[REQUIREMENT]
Print each entry in full, word for word, with no pictures in the result.
#### DATA ####
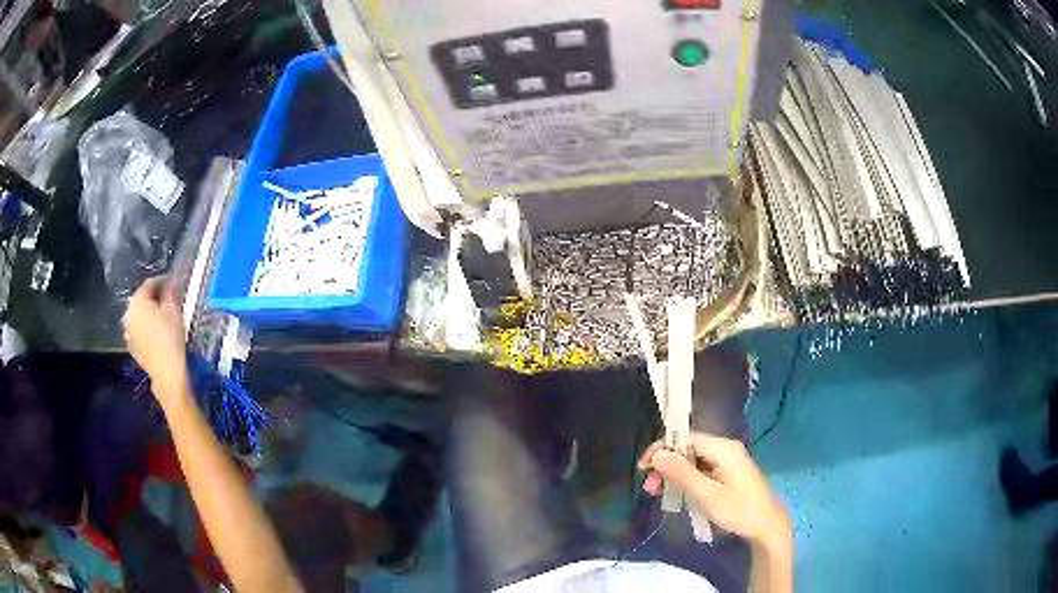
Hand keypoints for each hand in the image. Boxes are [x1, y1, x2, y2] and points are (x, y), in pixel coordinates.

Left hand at [124, 277, 187, 403]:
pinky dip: (148, 329)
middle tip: (170, 302)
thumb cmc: (170, 336)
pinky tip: (158, 335)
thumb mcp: (174, 309)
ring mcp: (128, 332)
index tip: (175, 285)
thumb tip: (171, 282)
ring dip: (151, 315)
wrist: (167, 373)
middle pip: (143, 300)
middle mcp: (128, 313)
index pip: (150, 283)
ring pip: (140, 316)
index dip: (164, 281)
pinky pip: (140, 331)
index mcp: (137, 300)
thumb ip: (171, 292)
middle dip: (155, 299)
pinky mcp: (132, 347)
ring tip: (164, 319)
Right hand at [639, 433, 789, 549]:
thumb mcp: (706, 495)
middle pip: (688, 448)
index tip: (644, 469)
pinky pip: (702, 468)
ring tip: (660, 493)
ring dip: (675, 474)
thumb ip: (682, 473)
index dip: (661, 449)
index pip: (685, 438)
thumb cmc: (738, 510)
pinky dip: (687, 479)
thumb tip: (657, 454)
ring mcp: (728, 460)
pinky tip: (679, 493)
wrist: (767, 525)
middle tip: (650, 488)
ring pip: (693, 460)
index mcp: (722, 448)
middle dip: (666, 465)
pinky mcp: (729, 472)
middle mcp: (725, 448)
####
[EXERCISE RESULT]
Hand keypoints for each hand in the image. Boxes are [x1, y1, x2, y2] and points are (x, y), in pixel coordinates.

Left hand at [124, 277, 187, 403]:
pinky dip: (148, 329)
middle tip: (170, 302)
thumb cmc: (170, 336)
pinky tip: (158, 335)
thumb mcp: (174, 309)
ring mcp: (128, 332)
index tip: (175, 285)
thumb tip: (171, 282)
ring dip: (151, 315)
wrist: (167, 373)
middle pip: (143, 300)
middle mcp: (128, 313)
index pip: (150, 283)
ring pip: (140, 316)
index dip: (164, 281)
pinky pip: (140, 331)
index mcp: (137, 300)
thumb ip: (171, 292)
middle dip: (155, 299)
pinky mcp: (132, 347)
ring tip: (164, 319)
Right hand at [639, 433, 789, 549]:
thumb mcp: (706, 495)
middle pip: (688, 448)
index tip: (644, 469)
pinky pip: (702, 468)
ring tip: (660, 493)
ring dip: (675, 474)
thumb ip: (682, 473)
index dip: (661, 449)
index pip: (685, 438)
thumb cmc: (738, 510)
pinky dip: (687, 479)
thumb tip: (657, 454)
ring mcp: (728, 460)
pinky tip: (679, 493)
wrist: (767, 525)
middle tip: (650, 488)
ring pip: (693, 460)
index mcp: (722, 448)
middle dip: (666, 465)
pinky mcp: (729, 472)
middle mcp: (725, 448)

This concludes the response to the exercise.